When IAEA representatives departed Iran on Monday, regime officials stated that the preceding discussions had been solely focused on how to resolve “safeguards” issues in favor of a return to mutual compliance with the JCPOA. This seems unlikely, however, since the nuclear agency’s head, Rafael Grossi, had made public statements just days earlier reaffirming his commitment to obtaining credible and complete answers from Tehran regarding unexplained traces of nuclear material at three undeclared sites.

Iran’s questionable account of the IAEA visit casts doubt upon the seriousness of the “positive signals” it is making toward Western adversaries. This doubt is arguably intensified by the persistence of thinly veiled threats of a nuclear breakout from the Atomic Energy Organization of Iran.

On Saturday, its Director General Mohammad Eslami boasted that Iran’s uranium enrichment capacity had “more than doubled,” thereby implying that negotiations had failed.

Tehran’s conduct this week underlined that the regime is committed to its provocative actions. Amir-Abdollahian used the conference in Jordan as an opportunity to paint foreign countries as co-conspirators of the recent uprising in Iran.

His remarks and the regime’s provocative actions, such as enriching uranium at a higher level of purity, foretell Tehran’s effort to pursue its nuclear program to gain the upper hand. The crisis-riddled regime sees its downfall on the horizon as the uprising continues throughout the nation.

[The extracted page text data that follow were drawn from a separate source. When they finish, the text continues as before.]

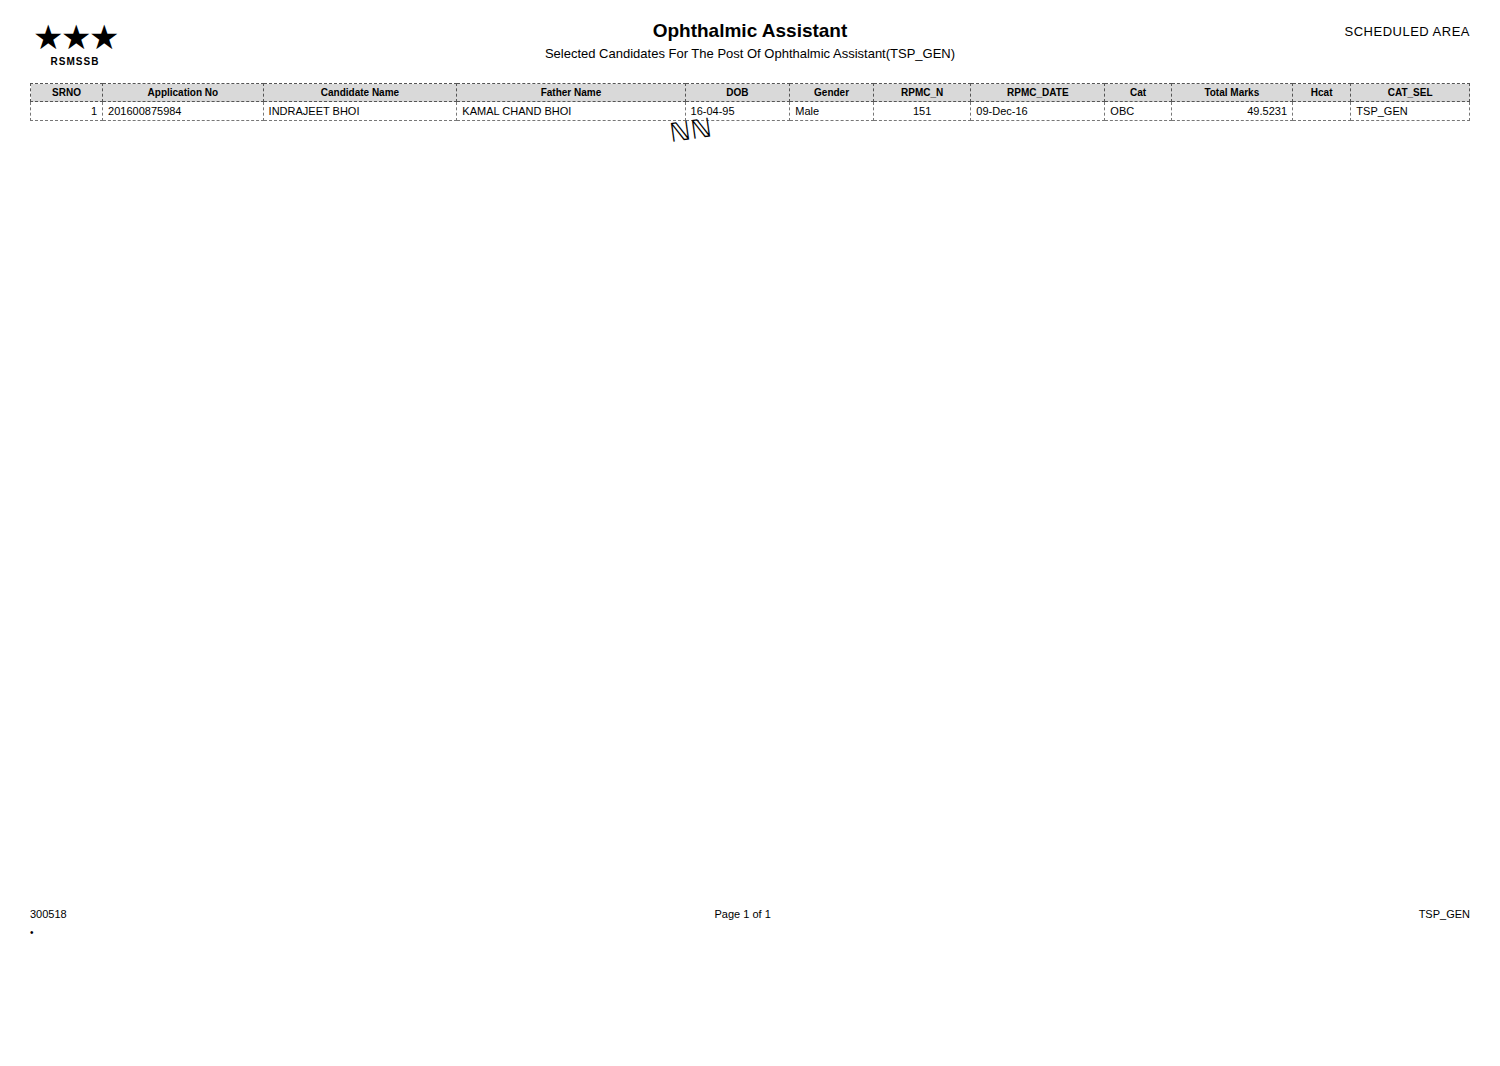★★★
RSMSSB
SCHEDULED AREA
Ophthalmic Assistant
Selected Candidates For The Post Of Ophthalmic Assistant(TSP_GEN)
| SRNO | Application No | Candidate Name | Father Name | DOB | Gender | RPMC_N | RPMC_DATE | Cat | Total Marks | Hcat | CAT_SEL |
| --- | --- | --- | --- | --- | --- | --- | --- | --- | --- | --- | --- |
| 1 | 201600875984 | INDRAJEET BHOI | KAMAL CHAND BHOI | 16-04-95 | Male | 151 | 09-Dec-16 | OBC | 49.5231 | | TSP_GEN |
ℕℕ
300518 TSP_GEN
Page 1 of 1
•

Tehran entered the 2015 negotiations on its bloody knees, as it was facing a restive society and suffering from an economic crunch. The world powers lost that opportunity to once and for all end Tehran’s nuclear program. They also refused to punish the clerical regime when it openly started violating its commitments under the JCPOA terms.

Now the democratic revolution in the making in Iran poses an existential threat to the ruling theocracy, and the mullahs are fully aware of their dark future. The time has come for the Western powers to use their means, including the snap-back mechanism in the JCPOA, to instate the six United Nations Security Council resolutions, and punish the Iranian regime for its warmongering policies. They should also hold Tehran accountable for its gross human rights violations and rampant terrorism. The time is running short, and Western democracies should note that refusing to exercise firmness toward the regime is doomed to failure.